Records for this task:
- Opening Delimiter -

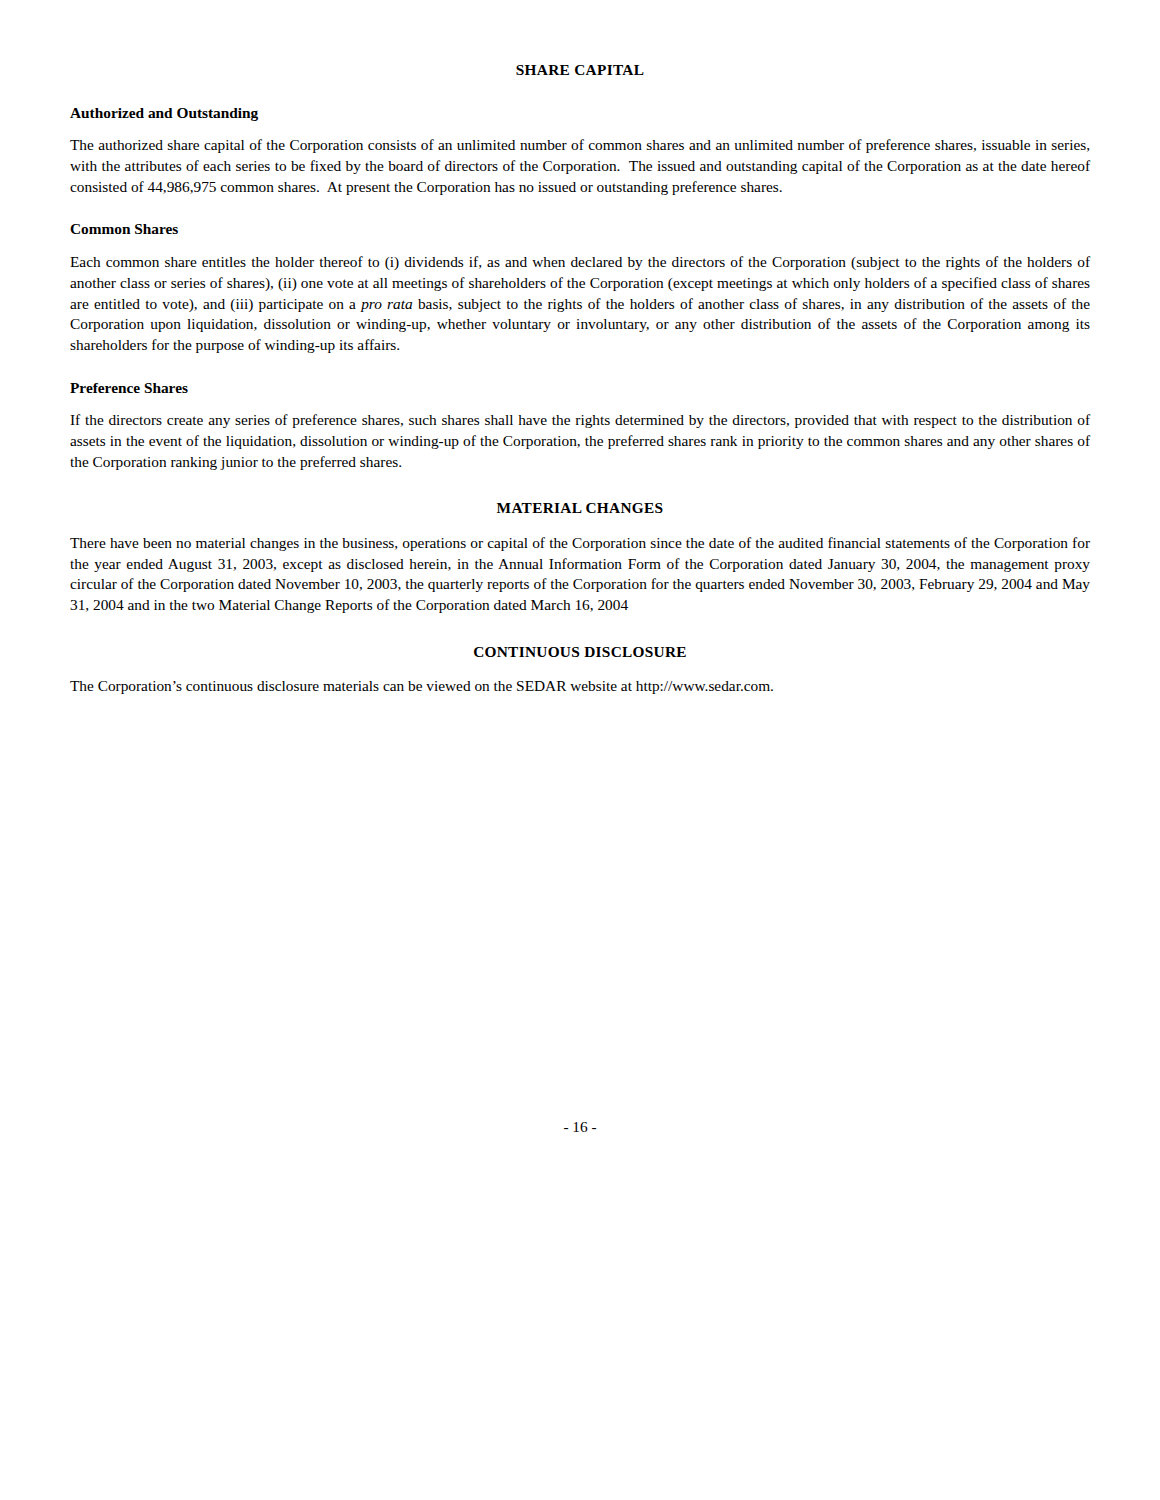SHARE CAPITAL
Authorized and Outstanding
The authorized share capital of the Corporation consists of an unlimited number of common shares and an unlimited number of preference shares, issuable in series, with the attributes of each series to be fixed by the board of directors of the Corporation. The issued and outstanding capital of the Corporation as at the date hereof consisted of 44,986,975 common shares. At present the Corporation has no issued or outstanding preference shares.
Common Shares
Each common share entitles the holder thereof to (i) dividends if, as and when declared by the directors of the Corporation (subject to the rights of the holders of another class or series of shares), (ii) one vote at all meetings of shareholders of the Corporation (except meetings at which only holders of a specified class of shares are entitled to vote), and (iii) participate on a pro rata basis, subject to the rights of the holders of another class of shares, in any distribution of the assets of the Corporation upon liquidation, dissolution or winding-up, whether voluntary or involuntary, or any other distribution of the assets of the Corporation among its shareholders for the purpose of winding-up its affairs.
Preference Shares
If the directors create any series of preference shares, such shares shall have the rights determined by the directors, provided that with respect to the distribution of assets in the event of the liquidation, dissolution or winding-up of the Corporation, the preferred shares rank in priority to the common shares and any other shares of the Corporation ranking junior to the preferred shares.
MATERIAL CHANGES
There have been no material changes in the business, operations or capital of the Corporation since the date of the audited financial statements of the Corporation for the year ended August 31, 2003, except as disclosed herein, in the Annual Information Form of the Corporation dated January 30, 2004, the management proxy circular of the Corporation dated November 10, 2003, the quarterly reports of the Corporation for the quarters ended November 30, 2003, February 29, 2004 and May 31, 2004 and in the two Material Change Reports of the Corporation dated March 16, 2004
CONTINUOUS DISCLOSURE
The Corporation’s continuous disclosure materials can be viewed on the SEDAR website at http://www.sedar.com.
- 16 -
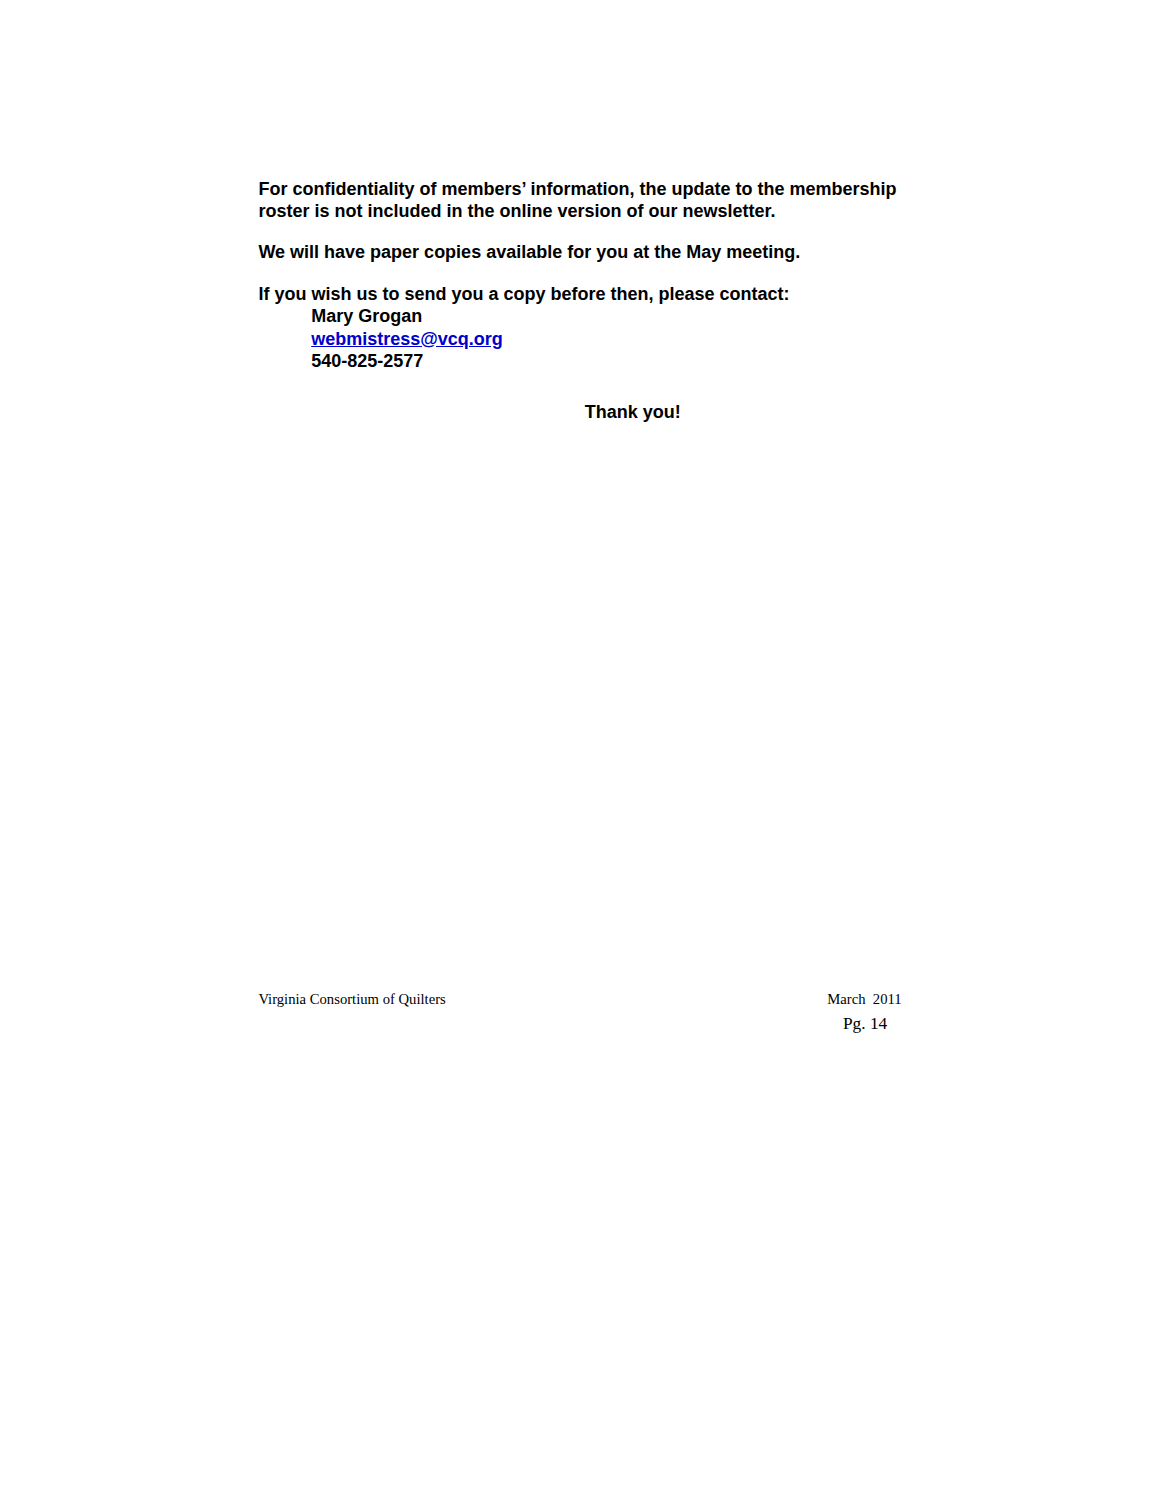For confidentiality of members’ information, the update to the membership roster is not included in the online version of our newsletter.
We will have paper copies available for you at the May meeting.
If you wish us to send you a copy before then, please contact:
Mary Grogan
webmistress@vcq.org
540-825-2577
Thank you!
Virginia Consortium of Quilters March 2011 Pg. 14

- Closing Delimiter -

Task to carry out:
In your copy, please omit the pictures and print every line of the records exactly.

Result for this exercise:
SHARE CAPITAL
Authorized and Outstanding
The authorized share capital of the Corporation consists of an unlimited number of common shares and an unlimited number of preference shares, issuable in series, with the attributes of each series to be fixed by the board of directors of the Corporation. The issued and outstanding capital of the Corporation as at the date hereof consisted of 44,986,975 common shares. At present the Corporation has no issued or outstanding preference shares.
Common Shares
Each common share entitles the holder thereof to (i) dividends if, as and when declared by the directors of the Corporation (subject to the rights of the holders of another class or series of shares), (ii) one vote at all meetings of shareholders of the Corporation (except meetings at which only holders of a specified class of shares are entitled to vote), and (iii) participate on a pro rata basis, subject to the rights of the holders of another class of shares, in any distribution of the assets of the Corporation upon liquidation, dissolution or winding-up, whether voluntary or involuntary, or any other distribution of the assets of the Corporation among its shareholders for the purpose of winding-up its affairs.
Preference Shares
If the directors create any series of preference shares, such shares shall have the rights determined by the directors, provided that with respect to the distribution of assets in the event of the liquidation, dissolution or winding-up of the Corporation, the preferred shares rank in priority to the common shares and any other shares of the Corporation ranking junior to the preferred shares.
MATERIAL CHANGES
There have been no material changes in the business, operations or capital of the Corporation since the date of the audited financial statements of the Corporation for the year ended August 31, 2003, except as disclosed herein, in the Annual Information Form of the Corporation dated January 30, 2004, the management proxy circular of the Corporation dated November 10, 2003, the quarterly reports of the Corporation for the quarters ended November 30, 2003, February 29, 2004 and May 31, 2004 and in the two Material Change Reports of the Corporation dated March 16, 2004
CONTINUOUS DISCLOSURE
The Corporation’s continuous disclosure materials can be viewed on the SEDAR website at http://www.sedar.com.
- 16 -
For confidentiality of members’ information, the update to the membership roster is not included in the online version of our newsletter.
We will have paper copies available for you at the May meeting.
If you wish us to send you a copy before then, please contact:
Mary Grogan
webmistress@vcq.org
540-825-2577
Thank you!
Virginia Consortium of Quilters March 2011 Pg. 14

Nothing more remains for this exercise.